Reproduce the drive failure discussion word for word, from "I, personally, think" to "of the protocol).".

» PAGE TEXT

══════════

I think they were saying it shouldn’t be failing, not that it’s reliable. From personal experience, I got a server with two local drives. Both drives ended up failing within 15 minutes of each other. That was an annoying day…


Cascading failures in drives is a fairly common occurrence unless you're actively trying to avoid it. People will typically just buy several of the same drive, from the same source, because it's easy and seems to make sense. What you've likely done is bought several of the same drive, from the same manufacturing batch, and then brought them all online at the same time. If there's a manufacturing issue, or just an expected lifetime for those drives, you're going to hit at almost the same moment across all your drives.

The ideal here is to buy similarly specced drives from multiple manufacturers to reduce the risk. At the very least buy from multiple suppliers to reduce your risk of getting drives from the same batch if this is something you're going to care about.


Here’s one fairly recent example:

https://www.zdnet.com/article/hpe-says-firmware-bug-will-bri... [2020]


"Well NVME drives shouldn't fail at a high rate"

What is it about NVME that means they shouldn't fail at a high rate? I don't understand how the protocol should matter much.


I, personally, think a protocol should be resilient and never fail unless there is absolutely no other choice (like TCP where failures are so common that recovering is part of the protocol).

══════════

» RECORD EXCERPTS
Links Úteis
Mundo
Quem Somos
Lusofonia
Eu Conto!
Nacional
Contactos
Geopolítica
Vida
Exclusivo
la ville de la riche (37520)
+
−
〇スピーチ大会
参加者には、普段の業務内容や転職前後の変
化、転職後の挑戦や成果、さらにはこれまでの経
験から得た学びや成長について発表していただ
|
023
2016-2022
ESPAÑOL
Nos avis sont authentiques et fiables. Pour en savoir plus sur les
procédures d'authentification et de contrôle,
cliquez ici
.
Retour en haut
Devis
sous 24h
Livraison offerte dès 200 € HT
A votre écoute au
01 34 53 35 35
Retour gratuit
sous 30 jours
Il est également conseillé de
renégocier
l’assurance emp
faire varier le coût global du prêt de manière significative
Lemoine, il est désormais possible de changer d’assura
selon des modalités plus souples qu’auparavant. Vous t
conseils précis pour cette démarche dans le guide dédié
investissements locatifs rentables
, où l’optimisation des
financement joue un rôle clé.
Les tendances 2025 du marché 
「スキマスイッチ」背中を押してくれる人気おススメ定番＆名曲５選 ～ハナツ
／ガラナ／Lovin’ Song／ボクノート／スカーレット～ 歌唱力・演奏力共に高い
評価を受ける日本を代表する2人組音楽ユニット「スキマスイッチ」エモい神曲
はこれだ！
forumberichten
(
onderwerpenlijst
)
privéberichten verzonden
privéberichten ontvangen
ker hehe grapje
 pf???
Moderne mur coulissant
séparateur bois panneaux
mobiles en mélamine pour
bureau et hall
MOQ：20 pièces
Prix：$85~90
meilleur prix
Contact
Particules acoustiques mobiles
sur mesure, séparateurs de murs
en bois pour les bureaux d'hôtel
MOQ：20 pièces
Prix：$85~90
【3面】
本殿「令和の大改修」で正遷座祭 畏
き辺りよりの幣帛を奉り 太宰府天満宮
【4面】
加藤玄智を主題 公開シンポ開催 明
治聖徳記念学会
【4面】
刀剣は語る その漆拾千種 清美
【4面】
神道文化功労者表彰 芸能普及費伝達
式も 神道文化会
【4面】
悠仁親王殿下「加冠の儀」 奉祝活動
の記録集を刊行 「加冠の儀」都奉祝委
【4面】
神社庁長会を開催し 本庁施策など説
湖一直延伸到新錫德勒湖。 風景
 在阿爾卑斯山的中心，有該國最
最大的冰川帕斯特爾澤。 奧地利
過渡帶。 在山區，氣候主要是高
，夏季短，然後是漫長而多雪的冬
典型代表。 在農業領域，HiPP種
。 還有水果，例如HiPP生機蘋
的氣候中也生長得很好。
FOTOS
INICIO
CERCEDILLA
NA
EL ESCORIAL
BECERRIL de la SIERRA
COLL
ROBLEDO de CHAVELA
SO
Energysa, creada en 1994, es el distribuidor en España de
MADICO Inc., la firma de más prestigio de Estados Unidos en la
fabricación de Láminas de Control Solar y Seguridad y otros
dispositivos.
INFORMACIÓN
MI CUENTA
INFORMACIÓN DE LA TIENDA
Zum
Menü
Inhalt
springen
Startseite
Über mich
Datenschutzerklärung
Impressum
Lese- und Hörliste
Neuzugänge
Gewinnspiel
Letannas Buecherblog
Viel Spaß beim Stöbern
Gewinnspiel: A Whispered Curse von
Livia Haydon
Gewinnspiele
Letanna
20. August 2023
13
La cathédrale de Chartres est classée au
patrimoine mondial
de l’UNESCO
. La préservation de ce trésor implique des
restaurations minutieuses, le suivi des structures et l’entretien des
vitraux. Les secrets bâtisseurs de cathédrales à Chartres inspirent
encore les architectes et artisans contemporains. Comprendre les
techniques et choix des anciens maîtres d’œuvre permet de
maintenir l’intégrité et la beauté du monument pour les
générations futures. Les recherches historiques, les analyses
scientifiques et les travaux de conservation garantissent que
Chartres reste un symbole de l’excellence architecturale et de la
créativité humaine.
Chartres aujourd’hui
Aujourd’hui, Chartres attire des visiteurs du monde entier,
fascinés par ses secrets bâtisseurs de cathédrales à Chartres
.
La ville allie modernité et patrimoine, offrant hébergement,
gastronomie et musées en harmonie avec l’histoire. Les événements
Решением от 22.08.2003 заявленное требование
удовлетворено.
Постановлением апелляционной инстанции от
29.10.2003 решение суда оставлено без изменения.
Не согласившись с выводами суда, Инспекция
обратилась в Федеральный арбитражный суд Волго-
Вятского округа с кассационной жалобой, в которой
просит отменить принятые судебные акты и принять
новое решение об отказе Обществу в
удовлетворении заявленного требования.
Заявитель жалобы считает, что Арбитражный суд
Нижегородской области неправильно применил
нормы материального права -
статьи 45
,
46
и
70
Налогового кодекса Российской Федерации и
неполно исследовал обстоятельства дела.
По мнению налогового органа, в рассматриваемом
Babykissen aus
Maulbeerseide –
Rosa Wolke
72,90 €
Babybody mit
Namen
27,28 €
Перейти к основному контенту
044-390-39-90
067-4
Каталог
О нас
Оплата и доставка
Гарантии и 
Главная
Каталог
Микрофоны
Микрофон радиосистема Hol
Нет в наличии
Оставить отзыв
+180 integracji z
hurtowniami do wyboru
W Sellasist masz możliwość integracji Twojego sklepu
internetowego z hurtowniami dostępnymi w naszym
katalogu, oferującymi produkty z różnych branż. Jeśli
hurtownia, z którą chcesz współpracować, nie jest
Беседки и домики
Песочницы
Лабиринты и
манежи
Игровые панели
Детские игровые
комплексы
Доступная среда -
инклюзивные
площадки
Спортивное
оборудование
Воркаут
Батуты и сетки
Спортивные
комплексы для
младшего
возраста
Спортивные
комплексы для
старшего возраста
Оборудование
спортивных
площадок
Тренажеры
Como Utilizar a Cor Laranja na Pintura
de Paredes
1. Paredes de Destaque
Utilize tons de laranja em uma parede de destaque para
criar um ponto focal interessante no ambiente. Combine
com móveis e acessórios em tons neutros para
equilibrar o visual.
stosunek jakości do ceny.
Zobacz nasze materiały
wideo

══════════

» RESULT
I, personally, think a protocol should be resilient and never fail unless there is absolutely no other choice (like TCP where failures are so common that recovering is part of the protocol).